All the drugs have options that are more affordable, according to Lynne High, a spokeswoman for UnitedHealth. Manufacturer coupons “can drive patients away from lower-cost, therapeutically equivalent alternatives and can significantly increase overall health-care costs,” she says.
Studies have produced mixed results over whether the benefits coupons provided to consumers outweigh the higher costs they may incur. The coupons are most controversial when used for everyday drugs. One 2013 analysis in the New England Journal of Medicine found that 62 percent of coupons studied were for brand-name drugs for which lower-cost alternatives were available. Older medicines to treat toe fungus, for example, can be had for $30 or less, a fraction of today’s new branded prescription remedies.
When low- or no-copay promotions are used for very expensive specialty drugs, though, such as medicines for rheumatoid arthritis and multiple sclerosis that can cost $2,500 a month or more, a 2014 study in Health Affairs found, coupons reduced a consumer’s share of the drug cost to less than $250—and usually much less. That’s low enough that patients were more likely to continue taking needed prescriptions.

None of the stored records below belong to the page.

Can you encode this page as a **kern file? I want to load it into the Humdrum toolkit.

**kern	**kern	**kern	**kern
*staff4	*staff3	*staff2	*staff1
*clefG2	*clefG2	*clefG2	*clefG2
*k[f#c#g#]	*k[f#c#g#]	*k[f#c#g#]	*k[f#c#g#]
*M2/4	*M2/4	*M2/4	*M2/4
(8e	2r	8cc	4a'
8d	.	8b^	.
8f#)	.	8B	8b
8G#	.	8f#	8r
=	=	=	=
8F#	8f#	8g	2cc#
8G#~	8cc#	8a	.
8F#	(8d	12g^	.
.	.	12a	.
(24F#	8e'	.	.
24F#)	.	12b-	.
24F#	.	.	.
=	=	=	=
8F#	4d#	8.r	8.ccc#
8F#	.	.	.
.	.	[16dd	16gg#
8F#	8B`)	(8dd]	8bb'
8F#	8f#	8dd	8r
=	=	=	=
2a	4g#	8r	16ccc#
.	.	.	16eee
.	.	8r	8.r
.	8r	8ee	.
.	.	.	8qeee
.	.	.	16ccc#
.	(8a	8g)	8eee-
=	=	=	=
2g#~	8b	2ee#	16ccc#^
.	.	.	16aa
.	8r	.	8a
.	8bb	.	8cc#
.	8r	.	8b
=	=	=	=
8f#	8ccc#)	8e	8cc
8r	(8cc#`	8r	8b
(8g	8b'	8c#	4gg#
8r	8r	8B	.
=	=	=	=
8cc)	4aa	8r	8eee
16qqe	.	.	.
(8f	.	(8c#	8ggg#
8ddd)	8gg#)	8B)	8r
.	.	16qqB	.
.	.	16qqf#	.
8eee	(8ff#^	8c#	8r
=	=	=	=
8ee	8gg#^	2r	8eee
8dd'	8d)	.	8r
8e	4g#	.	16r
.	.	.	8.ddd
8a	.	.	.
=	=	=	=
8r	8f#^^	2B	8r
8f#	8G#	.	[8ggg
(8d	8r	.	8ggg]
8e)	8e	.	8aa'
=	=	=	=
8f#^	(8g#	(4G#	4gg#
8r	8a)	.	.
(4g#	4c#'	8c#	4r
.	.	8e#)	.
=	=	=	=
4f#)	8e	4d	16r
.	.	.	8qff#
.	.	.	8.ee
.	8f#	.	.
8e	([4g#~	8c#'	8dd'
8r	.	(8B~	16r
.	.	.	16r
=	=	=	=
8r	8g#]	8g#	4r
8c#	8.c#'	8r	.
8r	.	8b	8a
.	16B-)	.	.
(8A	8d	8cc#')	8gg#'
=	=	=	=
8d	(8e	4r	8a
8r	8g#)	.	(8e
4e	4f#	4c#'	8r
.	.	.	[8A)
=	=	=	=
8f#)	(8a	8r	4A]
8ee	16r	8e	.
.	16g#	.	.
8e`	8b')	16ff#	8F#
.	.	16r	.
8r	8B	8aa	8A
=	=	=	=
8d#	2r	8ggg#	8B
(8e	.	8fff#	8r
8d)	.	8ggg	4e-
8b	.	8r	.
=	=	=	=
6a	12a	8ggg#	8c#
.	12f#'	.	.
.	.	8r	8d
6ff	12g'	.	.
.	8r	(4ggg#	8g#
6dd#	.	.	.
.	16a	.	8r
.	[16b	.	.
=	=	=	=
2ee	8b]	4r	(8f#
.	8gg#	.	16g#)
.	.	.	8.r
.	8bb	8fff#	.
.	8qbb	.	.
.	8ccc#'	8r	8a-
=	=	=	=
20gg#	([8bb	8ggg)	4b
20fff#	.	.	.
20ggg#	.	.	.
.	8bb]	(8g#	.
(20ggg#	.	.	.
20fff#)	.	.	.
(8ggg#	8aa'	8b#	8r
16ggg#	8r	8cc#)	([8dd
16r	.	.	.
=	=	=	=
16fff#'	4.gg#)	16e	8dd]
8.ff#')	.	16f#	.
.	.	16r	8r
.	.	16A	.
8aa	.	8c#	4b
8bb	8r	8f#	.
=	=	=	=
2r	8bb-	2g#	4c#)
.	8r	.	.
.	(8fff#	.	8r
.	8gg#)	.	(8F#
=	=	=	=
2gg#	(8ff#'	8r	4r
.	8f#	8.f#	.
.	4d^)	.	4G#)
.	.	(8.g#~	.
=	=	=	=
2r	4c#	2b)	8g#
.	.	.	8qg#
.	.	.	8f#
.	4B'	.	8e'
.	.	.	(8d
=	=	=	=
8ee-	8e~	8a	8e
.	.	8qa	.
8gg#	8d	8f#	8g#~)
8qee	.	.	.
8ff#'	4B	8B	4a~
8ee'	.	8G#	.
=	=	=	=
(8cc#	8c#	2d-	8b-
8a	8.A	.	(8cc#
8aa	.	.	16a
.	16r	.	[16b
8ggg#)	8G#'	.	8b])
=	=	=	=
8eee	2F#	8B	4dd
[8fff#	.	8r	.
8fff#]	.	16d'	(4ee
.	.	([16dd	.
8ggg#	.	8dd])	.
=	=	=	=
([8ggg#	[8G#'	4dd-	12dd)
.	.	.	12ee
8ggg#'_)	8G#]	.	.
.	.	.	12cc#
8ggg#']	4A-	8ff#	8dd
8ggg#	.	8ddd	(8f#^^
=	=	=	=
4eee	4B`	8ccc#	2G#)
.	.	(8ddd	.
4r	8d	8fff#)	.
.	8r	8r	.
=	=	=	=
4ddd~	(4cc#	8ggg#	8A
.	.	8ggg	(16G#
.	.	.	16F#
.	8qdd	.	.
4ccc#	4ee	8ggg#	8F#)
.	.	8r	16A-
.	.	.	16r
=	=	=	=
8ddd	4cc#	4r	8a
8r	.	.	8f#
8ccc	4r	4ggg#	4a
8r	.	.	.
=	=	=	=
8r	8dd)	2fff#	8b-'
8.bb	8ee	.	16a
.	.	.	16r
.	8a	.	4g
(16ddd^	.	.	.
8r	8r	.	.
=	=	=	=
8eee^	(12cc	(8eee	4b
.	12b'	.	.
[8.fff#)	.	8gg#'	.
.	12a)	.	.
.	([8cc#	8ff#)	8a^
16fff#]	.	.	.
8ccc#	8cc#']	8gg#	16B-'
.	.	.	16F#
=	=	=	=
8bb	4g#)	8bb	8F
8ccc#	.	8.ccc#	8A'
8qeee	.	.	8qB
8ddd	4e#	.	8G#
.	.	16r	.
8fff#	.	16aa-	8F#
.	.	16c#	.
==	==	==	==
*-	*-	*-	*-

For pharmacists who’ve seen the discount cards and coupon programs proliferate over the years, the punch-counterpunch between insurers and drugmakers seems like more trouble than it’s worth. “These cards are put out to level the playing field for the consumer,” says Andy Miller, an independent pharmacist in Brattleboro, Vt. “We’re creating systems within systems. Maybe drug companies should just lower the pricing.”
The bottom line: The pharmaceutical industry will spend an estimated $7 billion this year on coupons to offset insured patients’ copays for their drugs.